§ Prompt
Rewrite all of the lines below as a numbered list, omitting any blank lines.

§ Given entries
----------

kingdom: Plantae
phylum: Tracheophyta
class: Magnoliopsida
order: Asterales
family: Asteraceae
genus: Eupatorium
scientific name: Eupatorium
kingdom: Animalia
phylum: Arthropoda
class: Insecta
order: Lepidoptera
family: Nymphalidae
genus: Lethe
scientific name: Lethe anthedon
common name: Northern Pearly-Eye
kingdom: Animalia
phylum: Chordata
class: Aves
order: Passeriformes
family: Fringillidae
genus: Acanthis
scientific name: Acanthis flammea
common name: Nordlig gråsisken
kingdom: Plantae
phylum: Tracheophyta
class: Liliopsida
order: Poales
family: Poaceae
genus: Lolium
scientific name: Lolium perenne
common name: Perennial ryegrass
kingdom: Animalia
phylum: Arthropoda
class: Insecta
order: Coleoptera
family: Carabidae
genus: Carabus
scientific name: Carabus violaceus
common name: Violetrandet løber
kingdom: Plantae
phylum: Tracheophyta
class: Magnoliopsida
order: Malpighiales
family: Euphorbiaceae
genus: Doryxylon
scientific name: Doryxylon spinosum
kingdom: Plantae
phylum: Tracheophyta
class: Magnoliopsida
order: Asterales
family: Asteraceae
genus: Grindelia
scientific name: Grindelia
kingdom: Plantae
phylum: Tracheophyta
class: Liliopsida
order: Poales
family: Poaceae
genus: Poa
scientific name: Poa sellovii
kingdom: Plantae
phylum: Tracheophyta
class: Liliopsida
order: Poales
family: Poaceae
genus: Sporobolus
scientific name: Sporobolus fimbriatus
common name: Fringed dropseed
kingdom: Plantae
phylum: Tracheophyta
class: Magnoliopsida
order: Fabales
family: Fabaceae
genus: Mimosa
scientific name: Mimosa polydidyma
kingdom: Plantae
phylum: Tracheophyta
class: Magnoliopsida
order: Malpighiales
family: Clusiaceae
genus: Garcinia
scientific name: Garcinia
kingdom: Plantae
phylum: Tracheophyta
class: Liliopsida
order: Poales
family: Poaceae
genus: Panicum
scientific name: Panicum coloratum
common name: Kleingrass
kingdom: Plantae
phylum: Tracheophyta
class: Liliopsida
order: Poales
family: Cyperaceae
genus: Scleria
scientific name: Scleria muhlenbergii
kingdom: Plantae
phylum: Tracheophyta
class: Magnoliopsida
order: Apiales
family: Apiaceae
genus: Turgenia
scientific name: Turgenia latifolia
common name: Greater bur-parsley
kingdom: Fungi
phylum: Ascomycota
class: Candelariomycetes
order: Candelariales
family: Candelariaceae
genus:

----------

§ Response to this exercise
1. kingdom: Plantae
2. phylum: Tracheophyta
3. class: Magnoliopsida
4. order: Asterales
5. family: Asteraceae
6. genus: Eupatorium
7. scientific name: Eupatorium
8. kingdom: Animalia
9. phylum: Arthropoda
10. class: Insecta
11. order: Lepidoptera
12. family: Nymphalidae
13. genus: Lethe
14. scientific name: Lethe anthedon
15. common name: Northern Pearly-Eye
16. kingdom: Animalia
17. phylum: Chordata
18. class: Aves
19. order: Passeriformes
20. family: Fringillidae
21. genus: Acanthis
22. scientific name: Acanthis flammea
23. common name: Nordlig gråsisken
24. kingdom: Plantae
25. phylum: Tracheophyta
26. class: Liliopsida
27. order: Poales
28. family: Poaceae
29. genus: Lolium
30. scientific name: Lolium perenne
31. common name: Perennial ryegrass
32. kingdom: Animalia
33. phylum: Arthropoda
34. class: Insecta
35. order: Coleoptera
36. family: Carabidae
37. genus: Carabus
38. scientific name: Carabus violaceus
39. common name: Violetrandet løber
40. kingdom: Plantae
41. phylum: Tracheophyta
42. class: Magnoliopsida
43. order: Malpighiales
44. family: Euphorbiaceae
45. genus: Doryxylon
46. scientific name: Doryxylon spinosum
47. kingdom: Plantae
48. phylum: Tracheophyta
49. class: Magnoliopsida
50. order: Asterales
51. family: Asteraceae
52. genus: Grindelia
53. scientific name: Grindelia
54. kingdom: Plantae
55. phylum: Tracheophyta
56. class: Liliopsida
57. order: Poales
58. family: Poaceae
59. genus: Poa
60. scientific name: Poa sellovii
61. kingdom: Plantae
62. phylum: Tracheophyta
63. class: Liliopsida
64. order: Poales
65. family: Poaceae
66. genus: Sporobolus
67. scientific name: Sporobolus fimbriatus
68. common name: Fringed dropseed
69. kingdom: Plantae
70. phylum: Tracheophyta
71. class: Magnoliopsida
72. order: Fabales
73. family: Fabaceae
74. genus: Mimosa
75. scientific name: Mimosa polydidyma
76. kingdom: Plantae
77. phylum: Tracheophyta
78. class: Magnoliopsida
79. order: Malpighiales
80. family: Clusiaceae
81. genus: Garcinia
82. scientific name: Garcinia
83. kingdom: Plantae
84. phylum: Tracheophyta
85. class: Liliopsida
86. order: Poales
87. family: Poaceae
88. genus: Panicum
89. scientific name: Panicum coloratum
90. common name: Kleingrass
91. kingdom: Plantae
92. phylum: Tracheophyta
93. class: Liliopsida
94. order: Poales
95. family: Cyperaceae
96. genus: Scleria
97. scientific name: Scleria muhlenbergii
98. kingdom: Plantae
99. phylum: Tracheophyta
100. class: Magnoliopsida
101. order: Apiales
102. family: Apiaceae
103. genus: Turgenia
104. scientific name: Turgenia latifolia
105. common name: Greater bur-parsley
106. kingdom: Fungi
107. phylum: Ascomycota
108. class: Candelariomycetes
109. order: Candelariales
110. family: Candelariaceae
111. genus:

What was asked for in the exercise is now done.